На что я могу подобающим образом ответить другим вопросом: что мы скажем полемисту, который приписывает объекту своей атаки мнения, которые заведомо не являются его собственными; и выражается таким образом, что очевидно, что он не знаком даже с основами тех знаний, которые необходимы для дискуссии, в которую он бросился?

Какую строчку из моих сочинений может привести герцог Аргайл, которая смешивает органическое с неорганическим?

Что касается второй половины абзаца, я должен признаться в сомнении, имеет ли она какое-либо определенное значение. Но я полагаю, что герцог намекает на мое утверждение, что закон тяготения никоим образом не «приостанавливается» и не «отменяется», когда человек поднимает руку; но что при таких обстоятельствах часть запаса энергии во Вселенной воздействует на руку с механическим преимуществом по сравнению с действием другой части. Я был достаточно прост, чтобы думать, что никто, обладающий хотя бы такими знаниями по физиологии, какие можно найти в элементарном букваре, или кто когда-либо слышал о величайшем физическом обобщении современности — доктрине сохранения энергии — не стал бы сомневаться в моем утверждении; и я был далее достаточно прост, чтобы думать, что никто, кому не хватает этих квалификаций, не почувствовал бы искушения обвинить меня в ошибке.

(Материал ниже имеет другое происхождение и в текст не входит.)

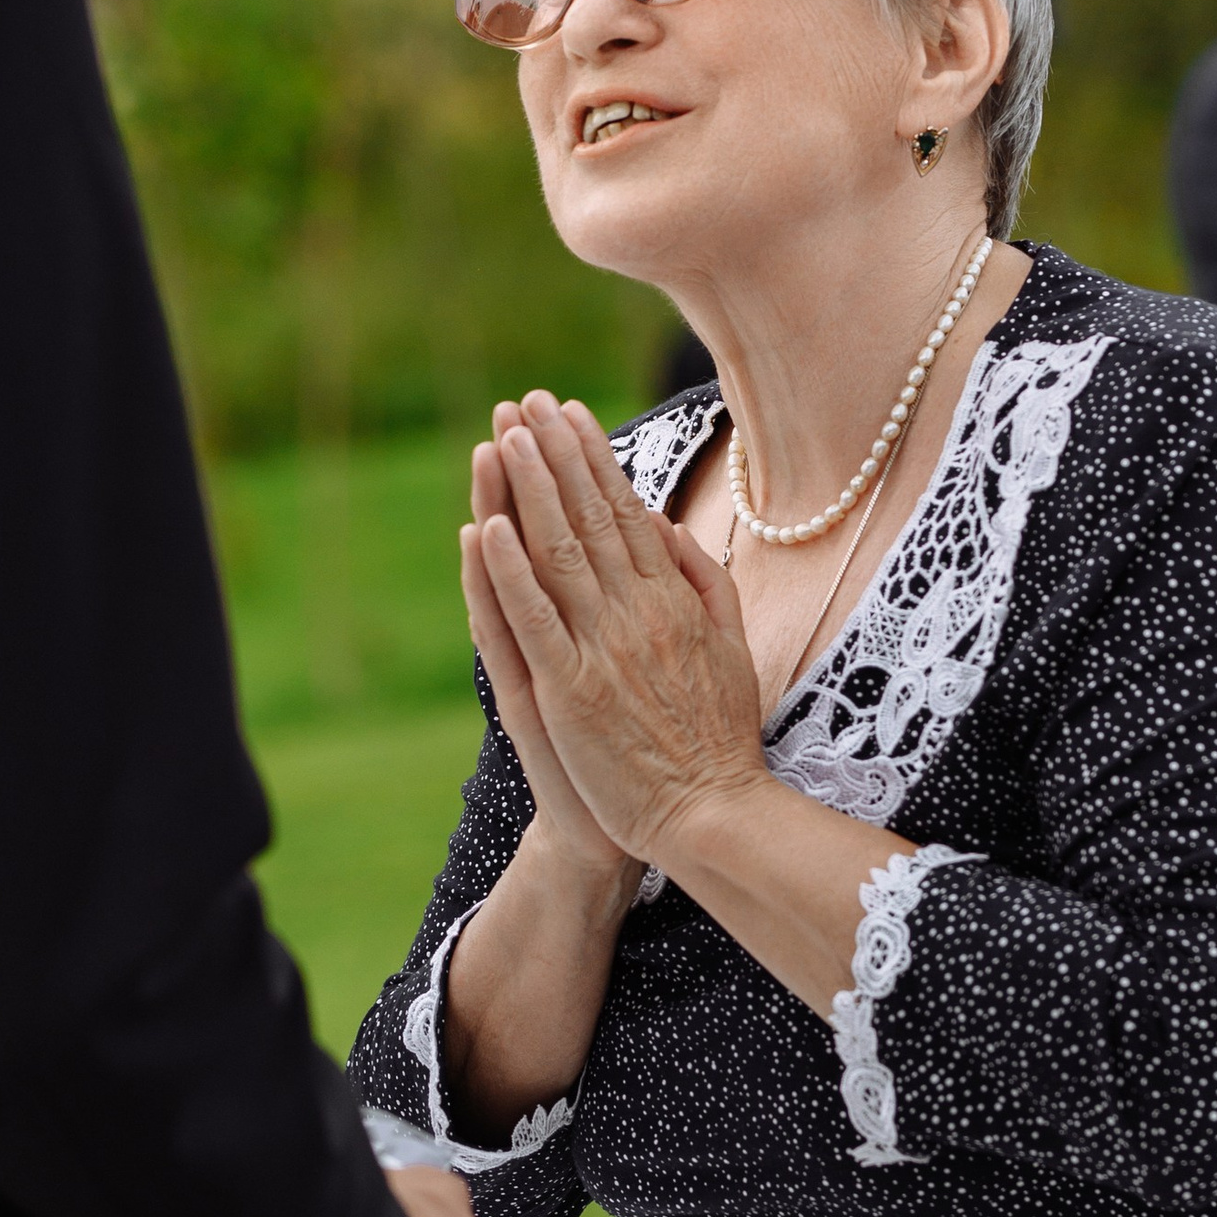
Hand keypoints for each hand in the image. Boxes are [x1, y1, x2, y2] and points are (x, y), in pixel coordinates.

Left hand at [469, 390, 770, 868]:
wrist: (713, 815)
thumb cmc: (720, 739)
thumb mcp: (732, 647)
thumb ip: (705, 584)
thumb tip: (667, 527)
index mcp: (674, 600)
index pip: (626, 512)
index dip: (594, 459)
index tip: (568, 413)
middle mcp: (638, 612)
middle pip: (588, 518)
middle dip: (553, 454)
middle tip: (523, 402)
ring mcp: (603, 649)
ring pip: (557, 554)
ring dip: (526, 492)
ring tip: (500, 438)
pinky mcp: (570, 690)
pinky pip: (533, 620)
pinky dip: (507, 573)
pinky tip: (485, 529)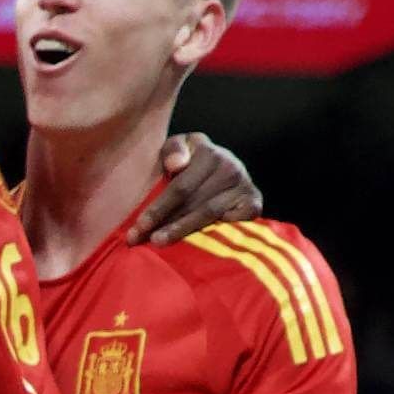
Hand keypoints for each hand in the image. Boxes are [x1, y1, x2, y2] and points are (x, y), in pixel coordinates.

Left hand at [129, 131, 263, 240]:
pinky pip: (233, 224)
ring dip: (183, 231)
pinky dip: (214, 234)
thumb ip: (173, 150)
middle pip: (193, 203)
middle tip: (143, 241)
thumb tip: (175, 165)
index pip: (180, 187)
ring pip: (209, 215)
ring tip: (160, 243)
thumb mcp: (180, 147)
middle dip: (166, 223)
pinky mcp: (254, 203)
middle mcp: (230, 167)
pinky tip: (197, 245)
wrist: (226, 166)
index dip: (159, 208)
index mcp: (209, 152)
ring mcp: (245, 186)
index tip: (139, 226)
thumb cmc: (192, 161)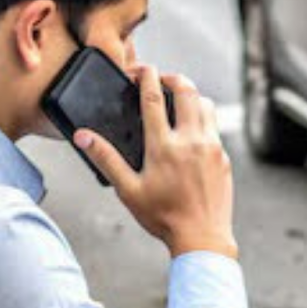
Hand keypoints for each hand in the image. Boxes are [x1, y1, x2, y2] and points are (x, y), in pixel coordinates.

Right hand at [74, 66, 236, 259]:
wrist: (202, 238)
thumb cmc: (163, 217)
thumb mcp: (127, 190)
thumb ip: (105, 159)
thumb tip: (83, 137)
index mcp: (164, 146)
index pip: (153, 98)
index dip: (146, 77)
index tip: (141, 69)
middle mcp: (191, 141)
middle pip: (186, 90)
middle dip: (172, 78)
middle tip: (160, 79)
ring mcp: (211, 147)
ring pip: (205, 104)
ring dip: (191, 95)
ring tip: (177, 100)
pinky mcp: (223, 157)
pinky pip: (214, 126)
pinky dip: (202, 118)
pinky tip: (191, 130)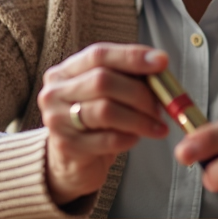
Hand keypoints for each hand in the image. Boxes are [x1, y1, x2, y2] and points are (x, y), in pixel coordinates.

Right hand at [38, 43, 169, 205]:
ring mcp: (57, 120)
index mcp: (65, 72)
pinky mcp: (67, 147)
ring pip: (105, 110)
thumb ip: (128, 78)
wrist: (71, 164)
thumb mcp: (107, 95)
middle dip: (139, 92)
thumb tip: (160, 64)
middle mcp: (55, 92)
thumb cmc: (94, 124)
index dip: (131, 56)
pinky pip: (107, 139)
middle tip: (162, 107)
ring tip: (156, 126)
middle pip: (102, 81)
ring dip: (139, 118)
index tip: (161, 62)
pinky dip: (129, 138)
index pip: (99, 55)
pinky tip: (136, 139)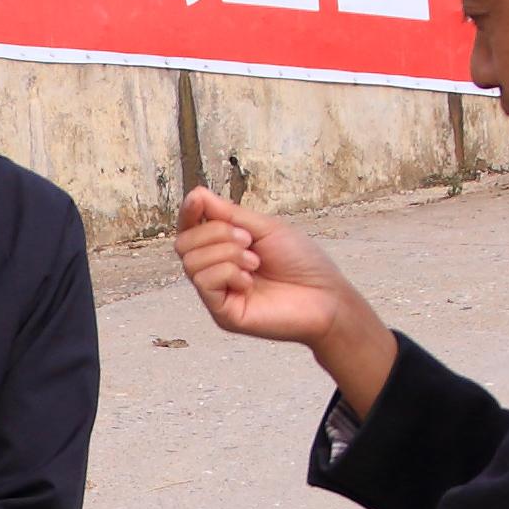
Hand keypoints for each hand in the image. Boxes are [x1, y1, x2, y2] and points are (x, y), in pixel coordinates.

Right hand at [177, 188, 396, 415]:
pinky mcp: (222, 314)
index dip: (188, 212)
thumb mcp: (264, 228)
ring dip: (226, 253)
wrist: (325, 296)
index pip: (189, 229)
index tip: (198, 200)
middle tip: (249, 241)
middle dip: (216, 233)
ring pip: (192, 262)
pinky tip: (250, 282)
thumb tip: (196, 194)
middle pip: (183, 243)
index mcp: (224, 248)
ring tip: (255, 262)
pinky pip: (204, 283)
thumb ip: (229, 214)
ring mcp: (217, 294)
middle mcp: (215, 270)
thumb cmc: (302, 262)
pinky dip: (228, 273)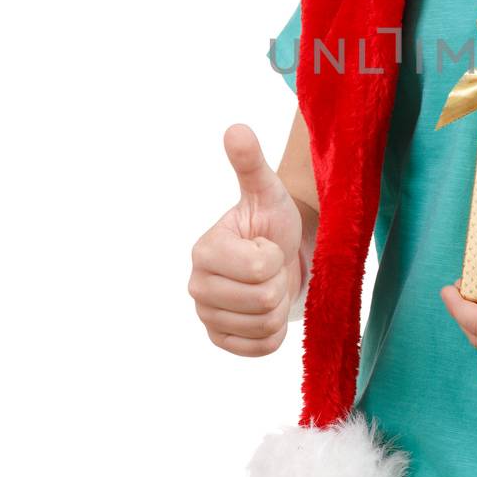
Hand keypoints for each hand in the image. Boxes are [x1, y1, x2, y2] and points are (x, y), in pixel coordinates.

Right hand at [189, 123, 302, 356]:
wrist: (279, 255)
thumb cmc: (272, 222)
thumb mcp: (266, 191)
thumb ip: (249, 164)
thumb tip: (236, 129)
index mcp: (204, 251)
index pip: (259, 268)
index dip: (274, 255)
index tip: (265, 244)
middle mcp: (197, 286)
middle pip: (263, 299)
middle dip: (278, 282)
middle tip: (270, 266)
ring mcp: (207, 315)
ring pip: (264, 325)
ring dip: (277, 305)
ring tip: (268, 284)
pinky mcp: (221, 340)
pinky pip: (261, 348)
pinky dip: (273, 333)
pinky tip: (266, 310)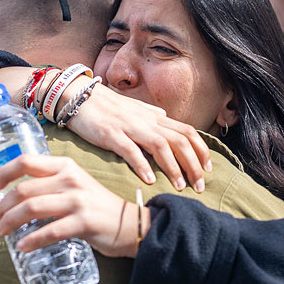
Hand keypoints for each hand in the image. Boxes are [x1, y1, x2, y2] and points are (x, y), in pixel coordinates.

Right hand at [0, 67, 212, 192]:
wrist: (76, 95)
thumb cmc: (104, 105)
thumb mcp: (132, 108)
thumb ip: (149, 114)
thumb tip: (164, 116)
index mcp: (153, 117)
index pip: (187, 132)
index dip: (201, 150)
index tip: (208, 170)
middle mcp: (146, 120)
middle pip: (180, 141)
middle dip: (194, 165)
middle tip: (200, 186)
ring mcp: (129, 126)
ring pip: (161, 146)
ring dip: (174, 168)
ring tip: (180, 187)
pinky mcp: (111, 134)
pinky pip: (131, 150)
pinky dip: (142, 166)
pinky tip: (149, 181)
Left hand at [0, 154, 147, 257]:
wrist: (129, 223)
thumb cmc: (96, 205)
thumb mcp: (75, 183)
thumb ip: (51, 183)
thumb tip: (16, 194)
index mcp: (65, 166)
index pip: (27, 161)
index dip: (4, 172)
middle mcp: (70, 179)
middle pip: (23, 189)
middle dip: (3, 207)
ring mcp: (77, 200)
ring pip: (31, 208)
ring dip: (10, 222)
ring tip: (3, 232)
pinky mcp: (83, 222)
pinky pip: (49, 231)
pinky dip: (31, 240)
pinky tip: (22, 246)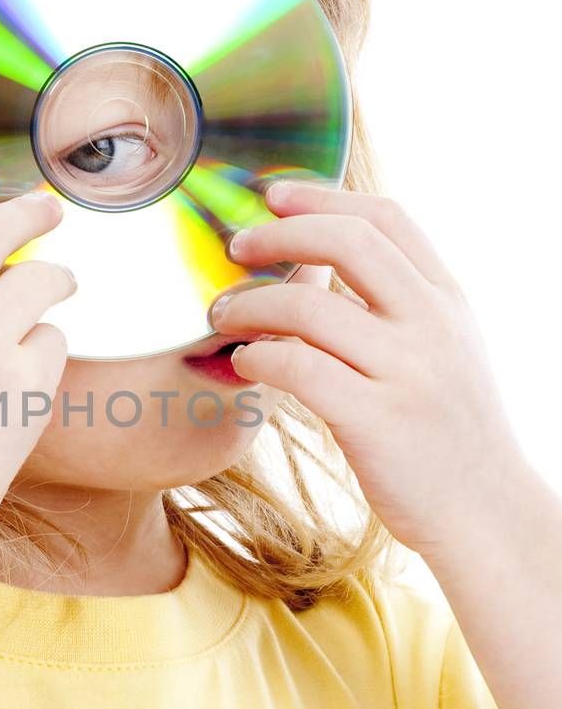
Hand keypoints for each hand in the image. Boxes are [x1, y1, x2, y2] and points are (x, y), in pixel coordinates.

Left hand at [207, 180, 530, 558]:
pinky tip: (245, 364)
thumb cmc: (448, 433)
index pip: (386, 217)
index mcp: (447, 300)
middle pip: (347, 241)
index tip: (274, 195)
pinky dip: (258, 358)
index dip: (322, 196)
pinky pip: (298, 368)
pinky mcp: (377, 421)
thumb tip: (325, 262)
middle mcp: (432, 326)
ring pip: (309, 307)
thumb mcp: (443, 351)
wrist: (485, 512)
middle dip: (278, 234)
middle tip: (234, 247)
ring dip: (251, 304)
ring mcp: (408, 372)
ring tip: (224, 315)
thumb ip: (400, 306)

По-видимому, моя простота больше моих способностей к воображению.

Герцог Аргайл, возможно, не осознает этого факта, но тем не менее это правда, что когда рука человека поднимается в последовательности за тем состоянием сознания, которое мы называем волевым актом, волевой акт не является непосредственной причиной поднятия руки. Напротив, эта операция осуществляется посредством определенного изменения формы, технически известного как «сокращение», в различных массах плоти, технически известных как мышцы, которые прикреплены к костям плеча таким образом, что, если эти мышцы сокращаются, они должны поднять руку. Теперь каждая из этих мышц — это машина, сравнимая в некотором смысле с одним из вспомогательных двигателей парохода, но более совершенная, поскольку источник ее способности изменять свою форму или сокращаться лежит внутри нее самой. Каждый раз, когда, сокращаясь, мышца совершает работу, такую как та, что вовлечена в поднятие руки, больше или меньше материала, который она содержит, расходуется, точно так же, как больше или меньше топлива парового двигателя расходуется, когда он совершает работу. И я не думаю, что в уме любого компетентного физика или физиолога есть сомнение, что работа, проделанная при поднятии веса руки, является механическим эквивалентом определенной доли энергии, высвобожденной молекулярными изменениями, которые происходят в мышце. Далее, это довольно хорошо обоснованное убеждение, что эта и все другие формы энергии взаимно превращаемы; и, следовательно, что они все подпадают под тот общий закон или констатацию порядка фактов, называемый сохранением энергии. И, поскольку это, безусловно, абстракция, так и взгляд, который герцог Аргайл считает крайне абсурдным, на самом деле является одним из общих мест физиологии. Но этот журнал вряд ли является подходящим местом для обучения элементам этой науки, и я ограничиваюсь тем, что рекомендую герцогу Аргайлу посвятить некоторое изучение Книге II, гл. v, раздел 4 превосходного учебника физиологии моего друга доктора Фостера (1-е издание, 1877 г., стр. 321), который начинается так:

Говоря широко, животное тело — это машина для преобразования потенциальной энергии в актуальную. Потенциальная энергия поставляется пищей; метаболизм тела преобразует ее в актуальную энергию тепла и механической работы.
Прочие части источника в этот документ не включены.